They Laughed at Victor Frankenstein
I will make a firm prediction, but one whose accuracy happily will be untestable for a couple of decades, after which point you may laugh at a man in his grave.
It came to me while watching David Lynch's "Mulholland Drive," a film that features two protagonists. Both are beautiful young women, but they are very different types -- Bette is an impossibly pretty blonde ingenue, whereas Rita/Diane is a sultry brunette. (At one point her face is virtually superimposed on a poster of Rita Hayworth, and the resemblance is striking.)
The two women are often shown in close up, and often in the same frame. (There is a sexual frisson between them that blossoms into a conjugal relationship.) Watching them together early in the film, I found myself fixated on their lipstick and their painted nails.
The controversial Canadian psychologist and culture warrior Jordan Peterson attracted his share of ridicule when, some years ago, he said categorically that lipstick to a scientific certainty is a sexual signal, a signal of one's availability, not to every male, but at least to one real or hypothetical dream boat. And it falls to each other male, picking up on the sexual cue, accurately to divine whether his own interest is reciprocated, on pain of being labeled a "creep" or worse.

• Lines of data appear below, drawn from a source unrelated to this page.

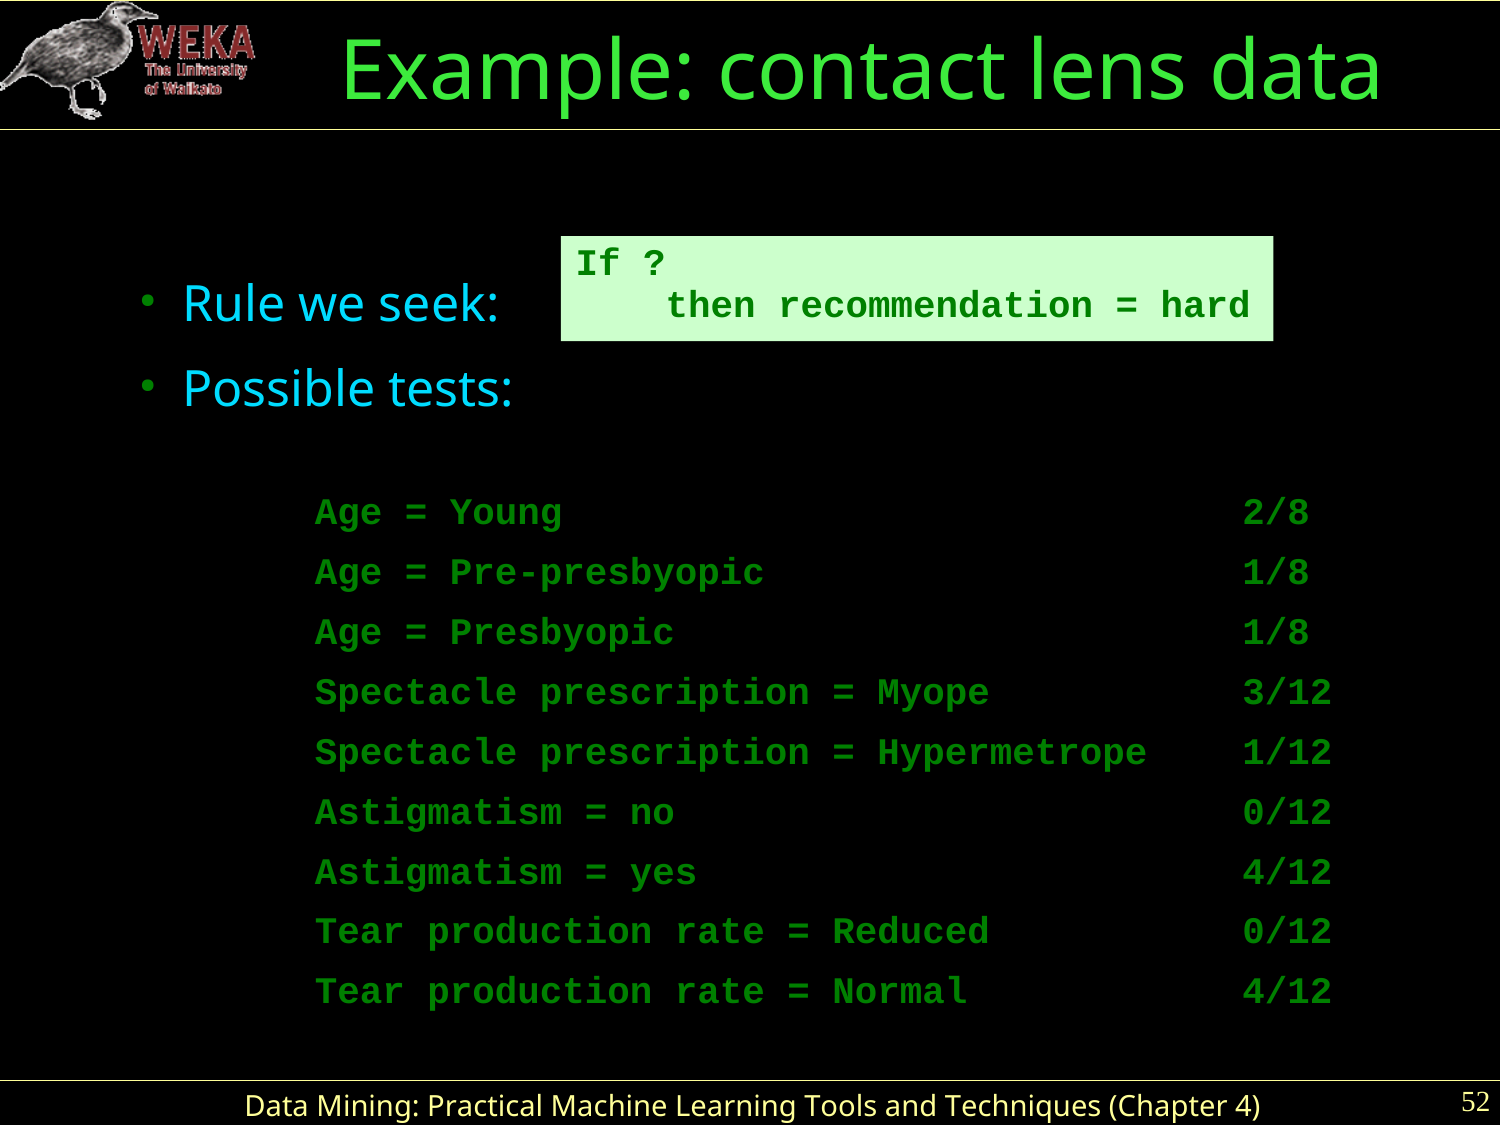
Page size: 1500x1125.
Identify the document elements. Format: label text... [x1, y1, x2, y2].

text_box 2/8 [1228, 485, 1388, 546]
text_box 1/8 [1228, 606, 1388, 666]
text_box 3/12 [1228, 666, 1388, 726]
text_box Rule we seek: Possible tests: [124, 260, 1363, 936]
text_box 1/12 [1228, 726, 1388, 786]
text_box Spectacle prescription = Myope [299, 666, 1228, 726]
text_box Tear production rate = Normal [299, 966, 1228, 1026]
text_box Tear production rate = Reduced [299, 906, 1228, 966]
text_box 0/12 [1228, 786, 1388, 846]
text_box If ? then recommendation = hard [560, 236, 1274, 342]
text_box 1/8 [1228, 546, 1388, 606]
text_box Spectacle prescription = Hypermetrope [299, 726, 1228, 786]
text_box 4/12 [1228, 966, 1388, 1026]
text_box 0/12 [1228, 906, 1388, 966]
text_box Age = Young [299, 485, 1228, 546]
text_box Astigmatism = yes [299, 846, 1228, 906]
text_box Age = Presbyopic [299, 606, 1228, 666]
text_box 4/12 [1228, 846, 1388, 906]
text_box Astigmatism = no [299, 786, 1228, 846]
picture [0, 1, 266, 129]
text_box Age = Pre-presbyopic [299, 546, 1228, 606]
title Example: contact lens data [324, 0, 1500, 148]
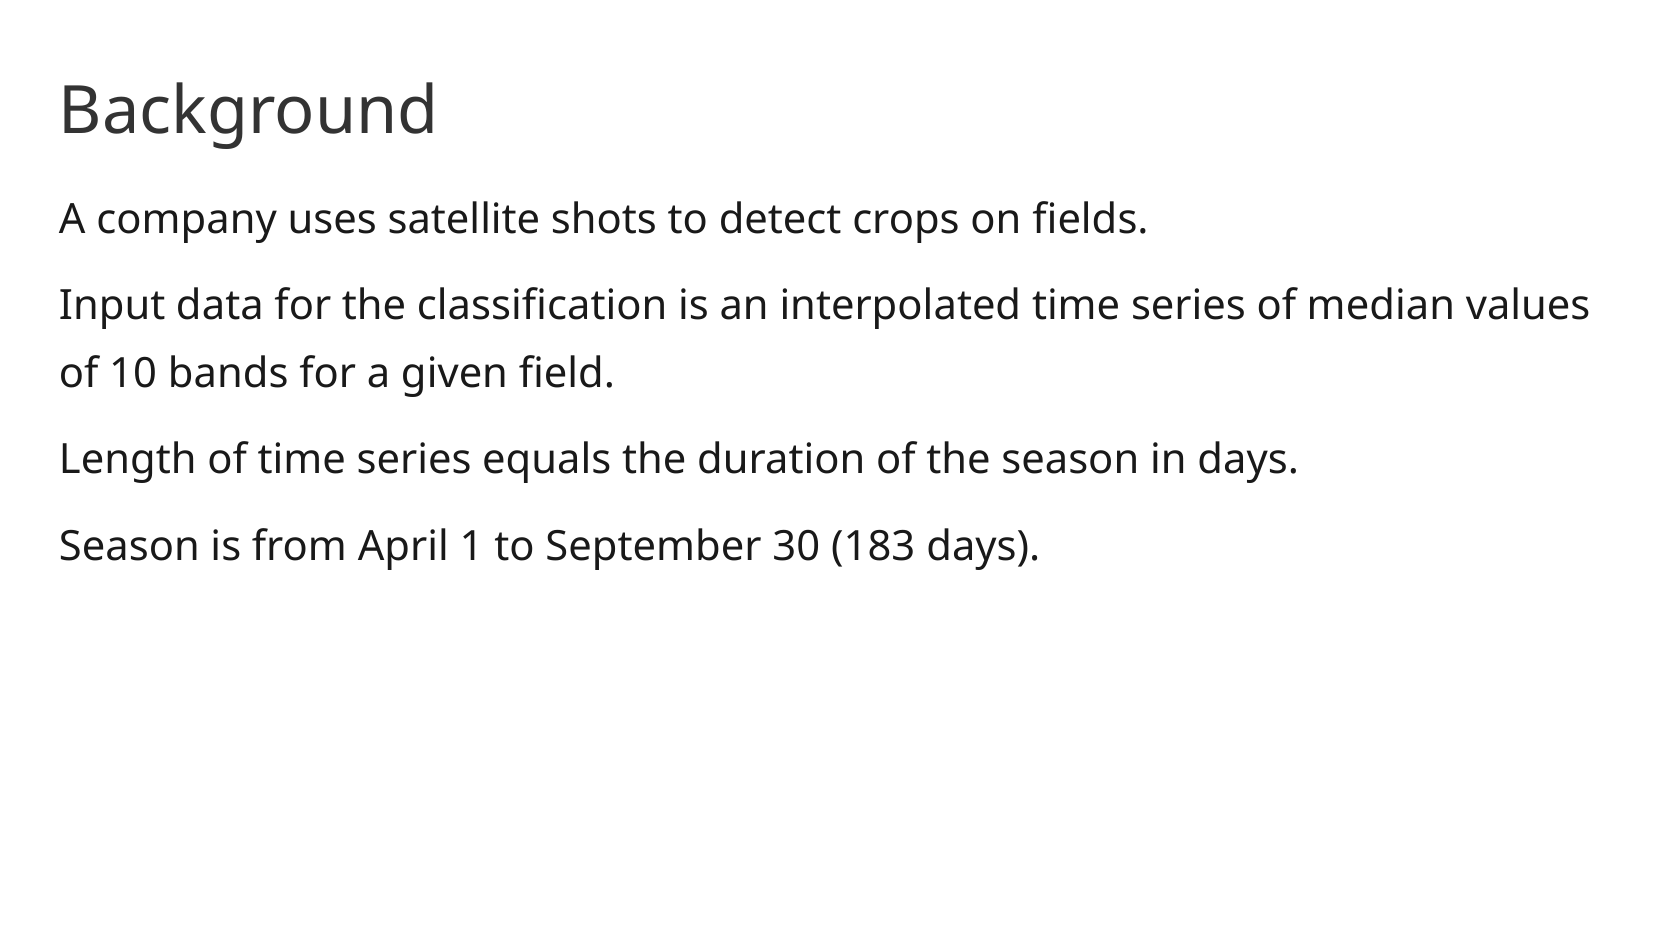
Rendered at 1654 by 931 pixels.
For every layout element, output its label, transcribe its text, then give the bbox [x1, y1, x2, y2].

title Background [59, 53, 1595, 154]
list A company uses satellite shots to detect crops on fields. Input data for the classification is an interpolated time series of median values of 10 bands for a given field. Length of time series equals the duration of the season in days. Season is from April 1 to September 30 (183 days). [59, 177, 1595, 886]
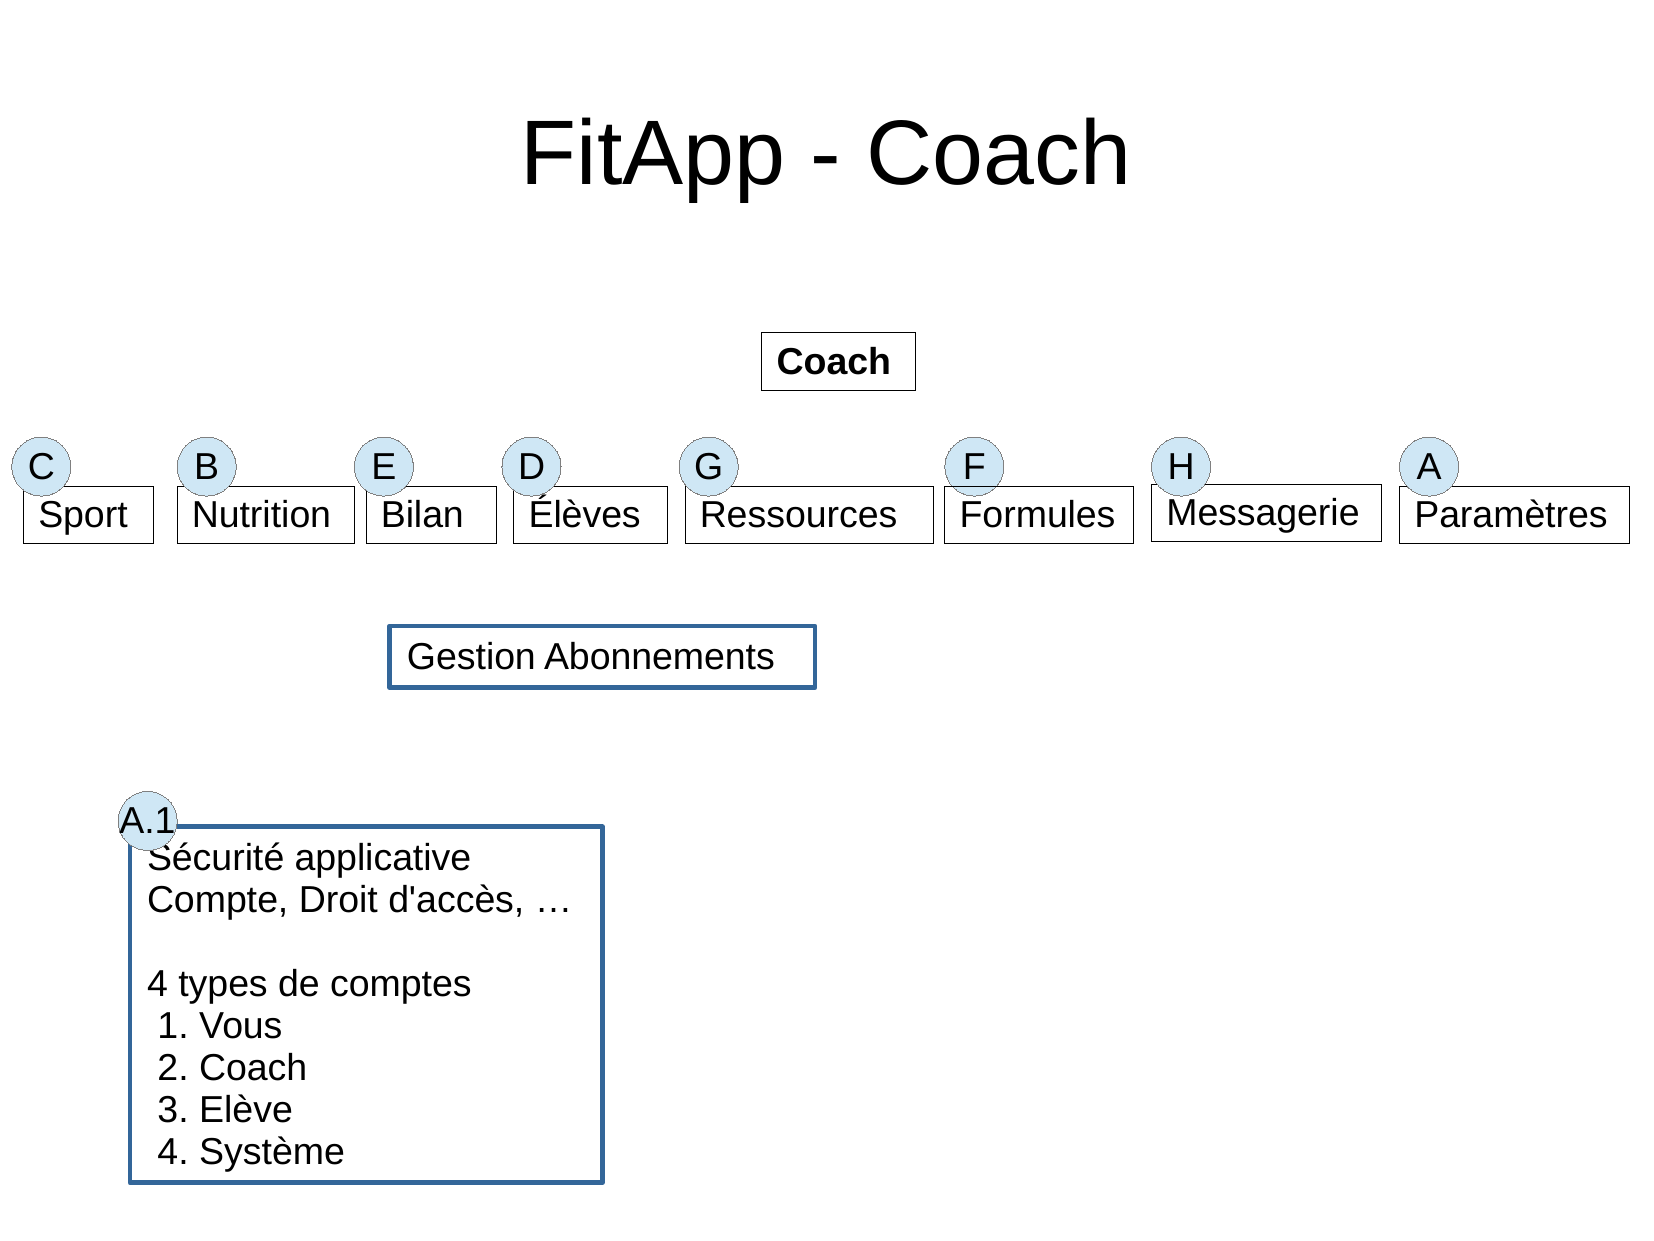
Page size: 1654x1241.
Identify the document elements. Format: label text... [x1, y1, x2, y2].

text_box F [944, 437, 1004, 486]
text_box A [1399, 437, 1459, 497]
text_box H [1151, 437, 1211, 497]
text_box Messagerie [1151, 484, 1382, 542]
text_box A.1 [127, 810, 136, 823]
text_box A.1 [118, 791, 178, 851]
text_box Paramètres [1399, 486, 1630, 544]
text_box D [501, 437, 562, 497]
text_box Nutrition [177, 486, 355, 544]
text_box B [177, 437, 237, 497]
text_box C [11, 437, 71, 497]
text_box Formules [944, 486, 1134, 544]
text_box Sécurité applicative Compte, Droit d'accès, … 4 types de comptes 1. Vous 2. Coach 3. Elève 4. Système [129, 826, 603, 1183]
text_box Ressources [685, 486, 934, 544]
title FitApp - Coach [82, 49, 1571, 257]
text_box G [679, 437, 739, 497]
text_box Coach [761, 332, 916, 391]
text_box E [354, 437, 414, 497]
text_box Sport [23, 486, 154, 544]
text_box Bilan [366, 486, 497, 544]
text_box Élèves [513, 486, 668, 544]
text_box Gestion Abonnements [389, 625, 815, 688]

In this, Peterson surely is correct in general and, the way our culture is evolving (the better to understand itself), it will become a commonplace that make-up worn by women in work and in most other public spaces represents a primitive and obsolete surrender to oppression. Accordingly, make-up will be relegated to the faces of men determined to take on the personae of women, to the faces of women on their wedding day, and perhaps to adorning women in venues set aside for sexual display, like South Beach, should it survive global warming and, indeed, should it continue to exist in our culture otherwise than via historical marker.